By Shereen Siewert

Jim Vercimak and his wife, Teresa Volpe, aren’t used to accepting help. They’re more comfortable offering it.

But now, community members are rallying around the Weston couple, after Volpe’s daughter made public their very private and difficult fight with Vercimak’s terminal illness.

Vercimak, who spent decades serving the community as an Everest Metro Police officer, retired as a patrol captain in late 2011. The couple had already lost a son to a rare childhood illness, which took an enormous emotional and financial toll. They looked forward to the day when Volpe would retire from her job as well, after the couple’s youngest daughter, McKenzie, would graduate from high school.

Teresa Volpe and Jim Vercimak. (Contributed photo)

But their future hopes and dreams were dashed on April 2, 2018, when Vercimak was diagnosed with Stage 4 kidney cancer.
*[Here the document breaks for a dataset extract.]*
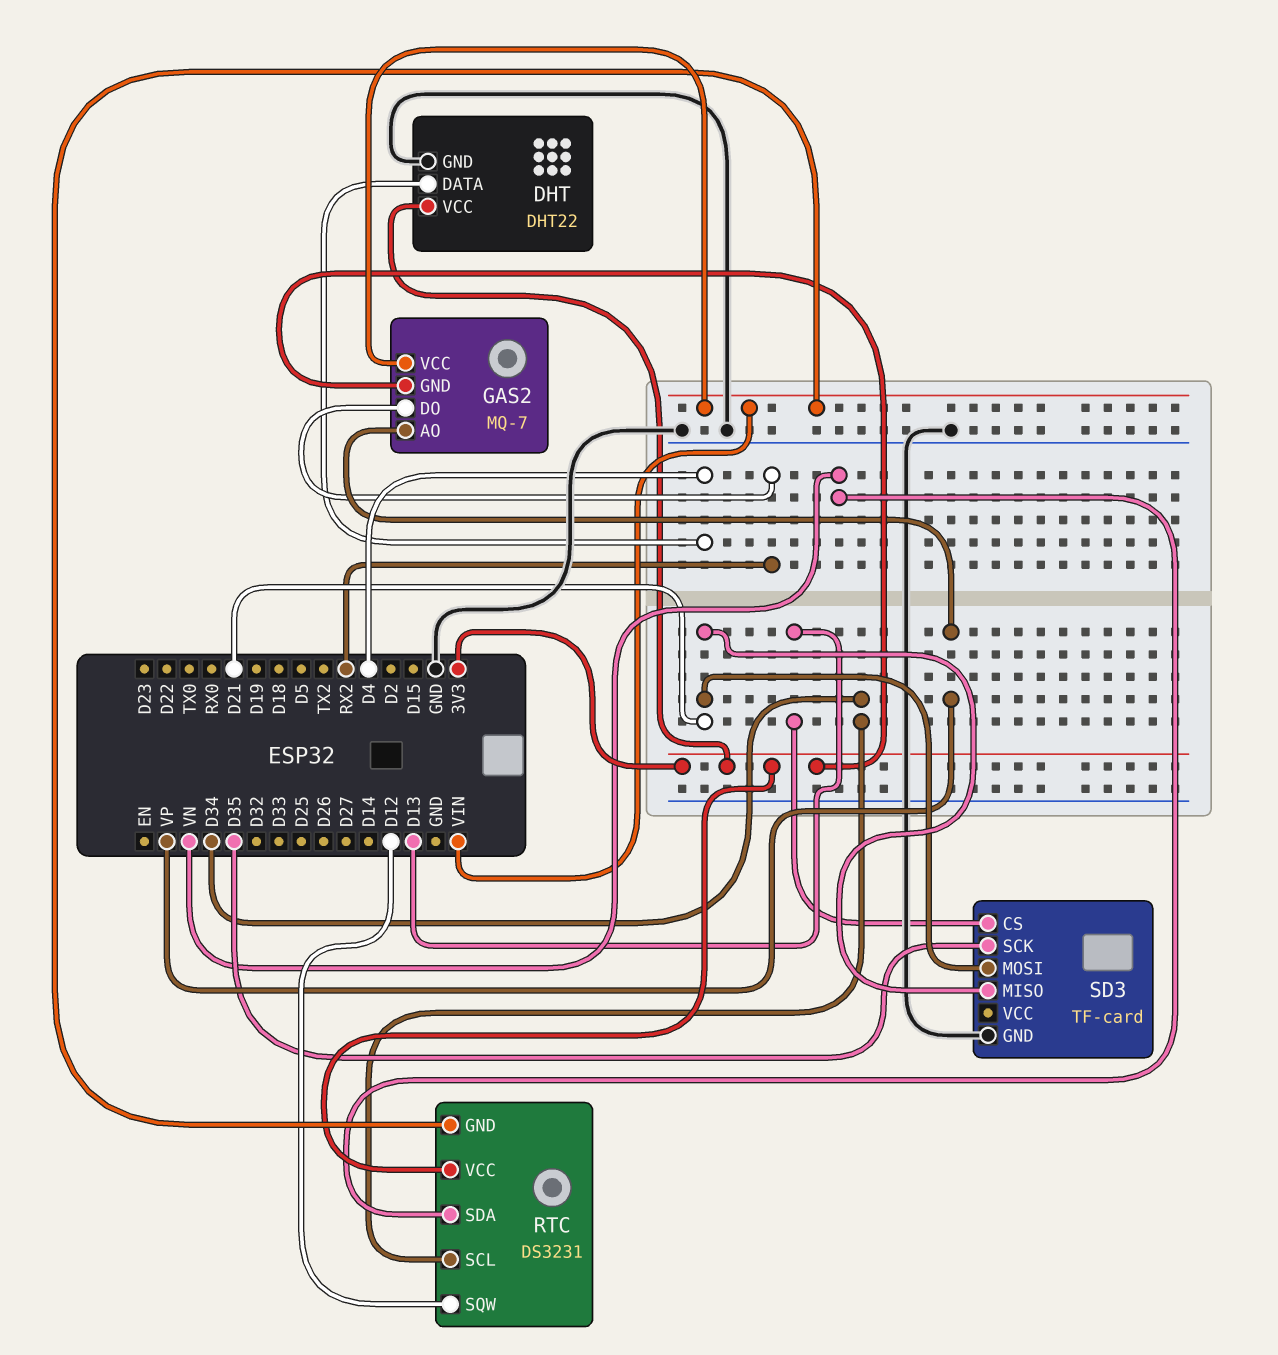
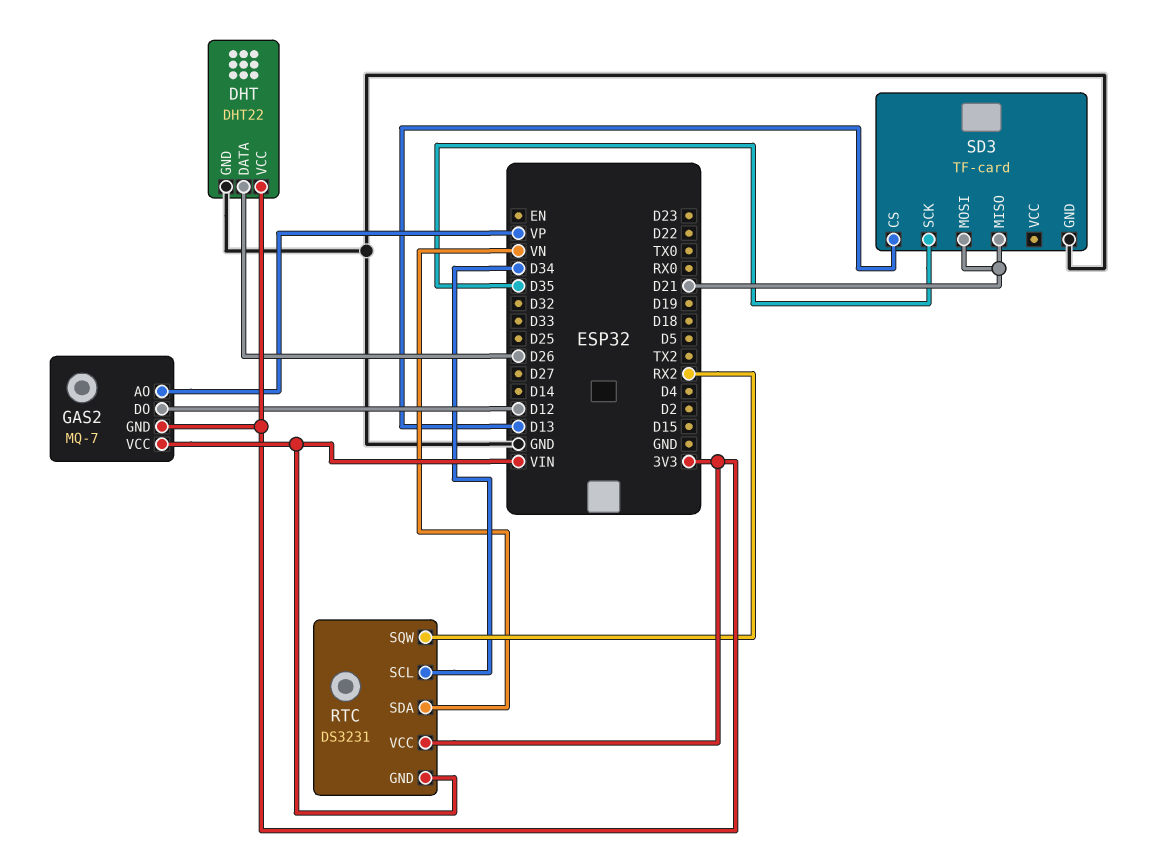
DHT pin DATA: D4 -> D26
GAS2 pin DO: RX2 -> D12
RTC pin SQW: D12 -> RX2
The cancer had already metastasized to his lungs, liver, spleen, pancreas and bones. It has since spread to his spine and his brain.

He was given less than six months to live.

“Honestly no one can plan for this,” Volpe said. “We both worked full time after Jim retired from the police department to save for McKenzie’s college and our ‘golden years.’ We had no idea the repercussions of a terminal diagnosis.”

Vercimak was approved for immunotheraphy, which gave him the gift of time. But he chose not to undergo aggressive treatments that would undermine the quality of the time he had left. Almost immediately, Volpe left her job at United Healthcare to focus solely on her husband’s comfort, care, and quality of life, becoming her husband’s primary caretaker. They have been living off their retirement, 401K, and savings accounts. They cashed in his life insurance policy to pay medical bills and premiums for their health insurance.

The cost is staggering. Their health insurance, through COBRA, is nearly $2,000 per month with a $6,000 deductible that will increase to $10,000 in January. Jim’s medications cost $300 per month in co payments alone. And that doesn’t include living expenses like mortgage payments and utilities.

“We had disability insurance, health insurance, 401Ks,” Volpe said. “We had no idea that his health insurance would turn to COBRA on disability. There is no home-care unless you are enrolled in hospice, and no treatment if you are enrolled in hospice. So either you commit to dying, enroll in hospice, quit treatment….or you figure out how you will live with treatment.”

Volpe’s friends say she is the last person who wants to accept help from others. But her daughter, Emily Casteel, took matters into her own hands this week by launching a GoFundMe campaign.

“I know my mother would rather chew her own arm off than ask or accept help from anyone, so I decided to start this on their behalf,” Casteel said. “While my mom puts on a brave face for the rest of us, she is struggling on the inside and worried about the future.”

Casteel, in her GoFundMe posting, said she hopes to bring some light and relief to the next few months of her mother and stepfather’s lives.

“Jim has spent his entire life serving the Weston community as captain of the Everest Metro Police Department, and now its time for his community to rally around him,” Casteel wrote. “Jim wants to live. Lets let him live the rest of his days out, showing him and my mom the amount of support, love, and compassion they have in their corner.”

Volpe, who spends her days caring for her husband around the clock, said the crowdfunding campaign makes her enormously uncomfortable.

“Learning to accept help from our friends is the hardest….we are givers and always have been,” Volpe said.